Text provided
===============
Selective constraint, background selection, and mutation accumulation variability within and between human populations
1 Sainte Justine Research Centre, Department of Pediatrics, University of Montreal, 3175 Chemin de la Cote-Sainte-Catherine, Montreal H3T 1C5, Canada
2 Department of Bioengineering and Therapeutic Sciences, University of California San Francisco, 1700 4th Street, San Francisco, San Francisco, CA 94158, USA
BMC Genomics 2013, 14:495 doi:10.1186/1471-2164-14-495Published: 23 July 2013
Regions of the genome that are under evolutionary constraint across multiple species have previously been used to identify functional sequences in the human genome. Furthermore, it is known that there is an inverse relationship between evolutionary constraint and the allele frequency of a mutation segregating in human populations, implying a direct relationship between interspecies divergence and fitness in humans. Here we utilise this relationship to test differences in the accumulation of putatively deleterious mutations both between populations and on the individual level.
Using whole genome and exome sequencing data from Phase 1 of the 1000 Genome Project for 1,092 individuals from 14 worldwide populations we show that minor allele frequency (MAF) varies as a function of constraint around both coding regions and non-coding sites genome-wide, implying that negative, rather than positive, selection primarily drives the distribution of alleles among individuals via background selection. We find a strong relationship between effective population size and the depth of depression in MAF around the most conserved genes, suggesting that populations with smaller effective size are carrying more deleterious mutations, which also translates into higher genetic load when considering the number of putatively deleterious alleles segregating within each population. Finally, given the extreme richness of the data, we are now able to classify individual genomes by the accumulation of mutations at functional sites using high coverage 1000 Genomes data. Using this approach we detect differences between ‘healthy’ individuals within populations for the distributions of putatively deleterious rare alleles they are carrying.
These findings demonstrate the extent of background selection in the human genome and highlight the role of population history in shaping patterns of diversity between human individuals. Furthermore, we provide a framework for the utility of personal genomic data for the study of genetic fitness and diseases.
===============
Your goal
Rewrite the passage of the human population genetics text between "These findings demonstrate" and "fitness and diseases.", inclusive, with "framework" changed to "foundation".
===============
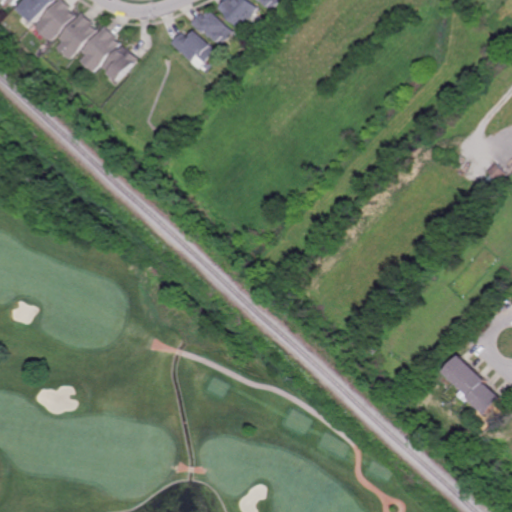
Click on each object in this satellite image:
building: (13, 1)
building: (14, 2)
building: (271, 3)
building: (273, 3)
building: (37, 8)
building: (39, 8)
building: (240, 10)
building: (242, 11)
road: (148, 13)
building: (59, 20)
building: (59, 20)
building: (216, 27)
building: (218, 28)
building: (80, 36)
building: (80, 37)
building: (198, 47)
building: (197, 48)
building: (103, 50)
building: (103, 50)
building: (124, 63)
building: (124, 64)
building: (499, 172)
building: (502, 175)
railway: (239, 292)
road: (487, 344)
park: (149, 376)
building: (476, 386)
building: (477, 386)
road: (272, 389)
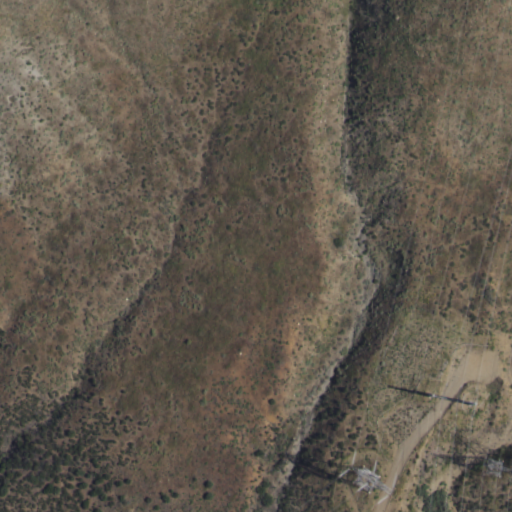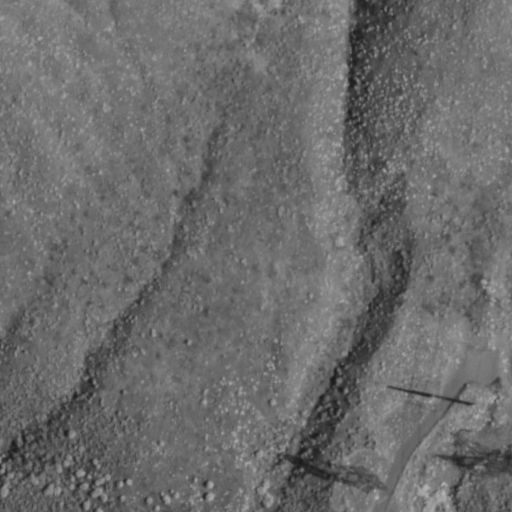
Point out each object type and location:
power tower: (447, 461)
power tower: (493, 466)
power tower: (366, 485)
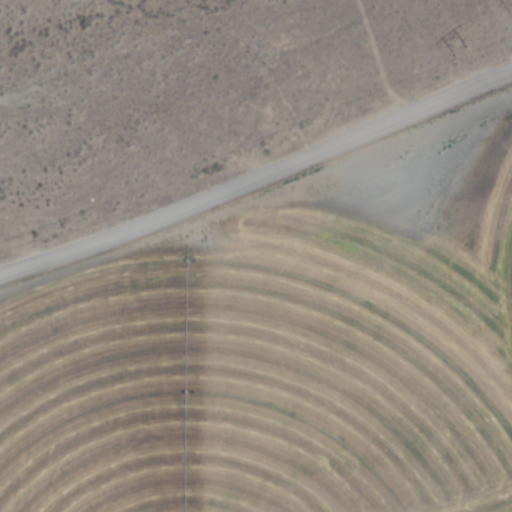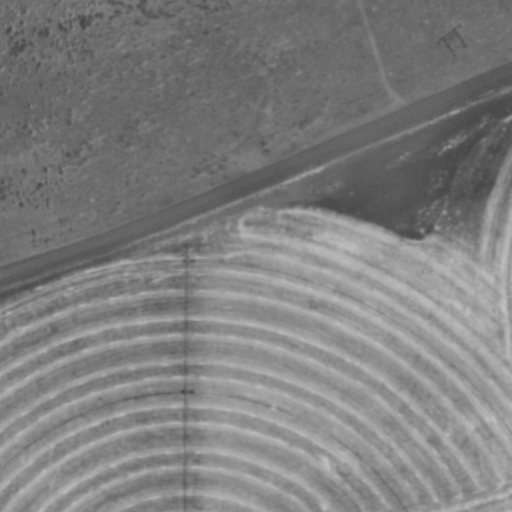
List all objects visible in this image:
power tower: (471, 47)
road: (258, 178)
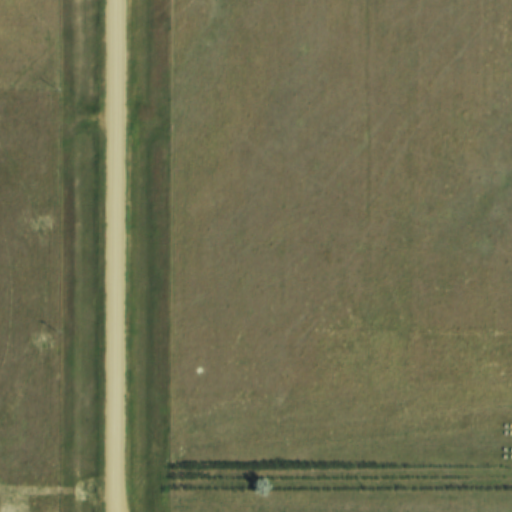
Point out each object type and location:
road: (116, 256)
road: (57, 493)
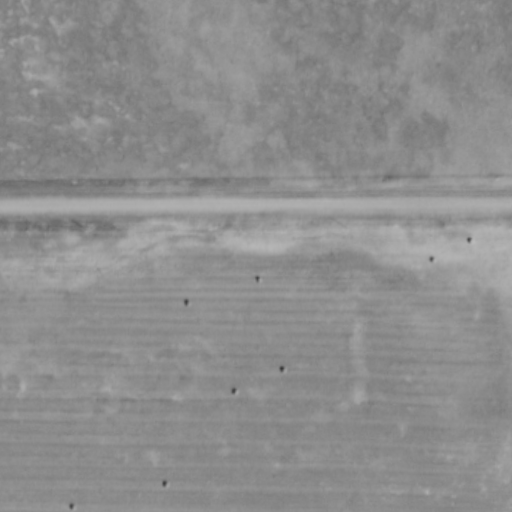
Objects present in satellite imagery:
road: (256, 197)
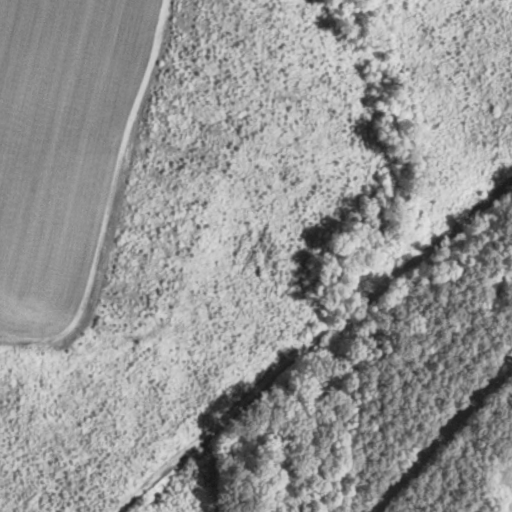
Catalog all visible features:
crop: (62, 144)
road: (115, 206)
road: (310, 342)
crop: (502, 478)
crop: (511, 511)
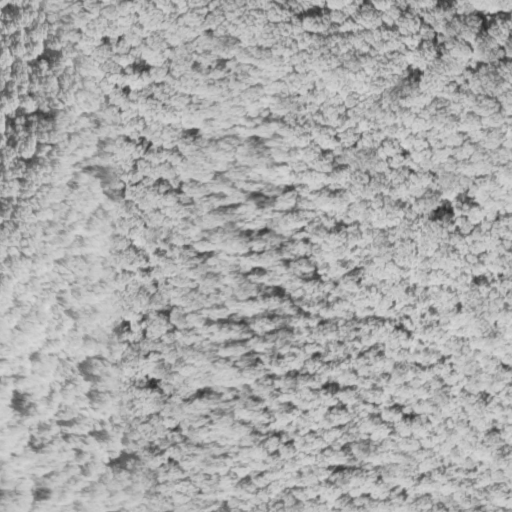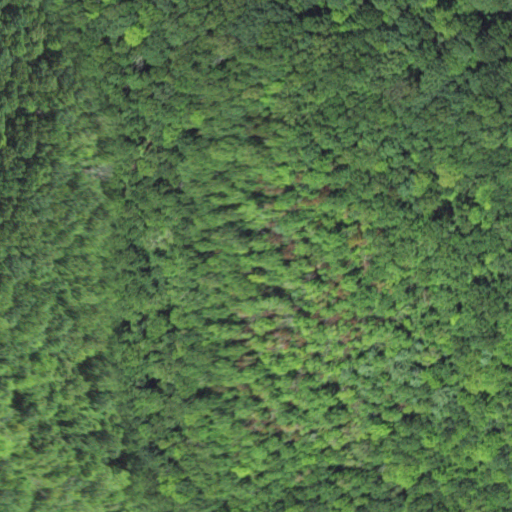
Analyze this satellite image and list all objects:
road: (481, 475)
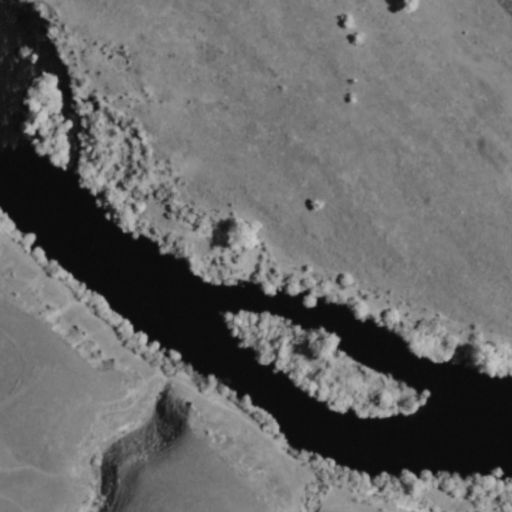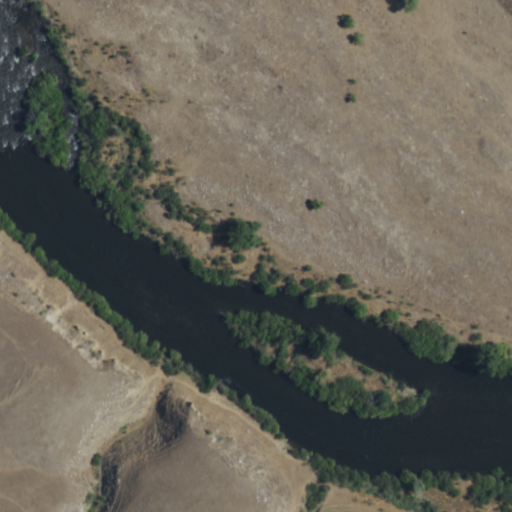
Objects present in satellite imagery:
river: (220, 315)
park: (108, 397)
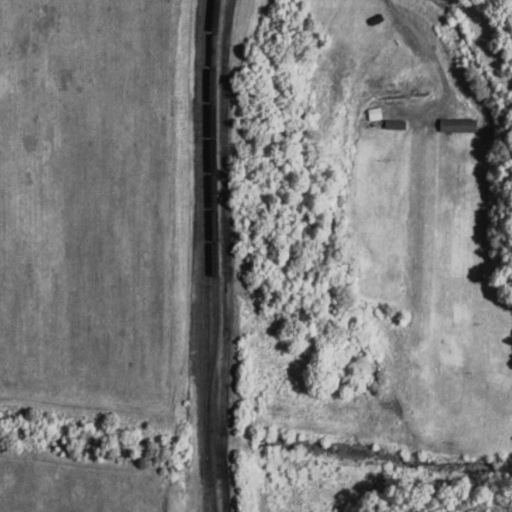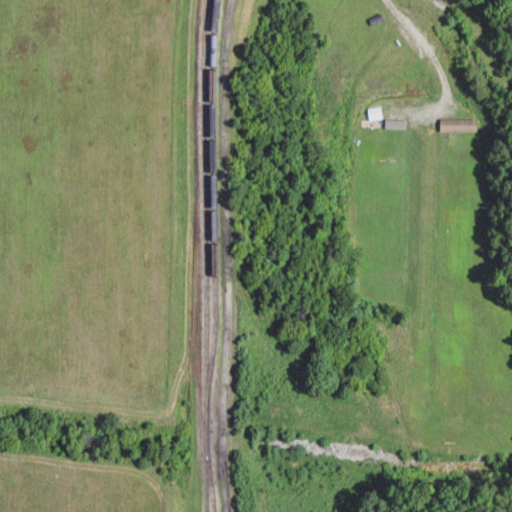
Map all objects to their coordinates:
===============
Result for this exercise
These findings demonstrate the extent of background selection in the human genome and highlight the role of population history in shaping patterns of diversity between human individuals. Furthermore, we provide a foundation for the utility of personal genomic data for the study of genetic fitness and diseases.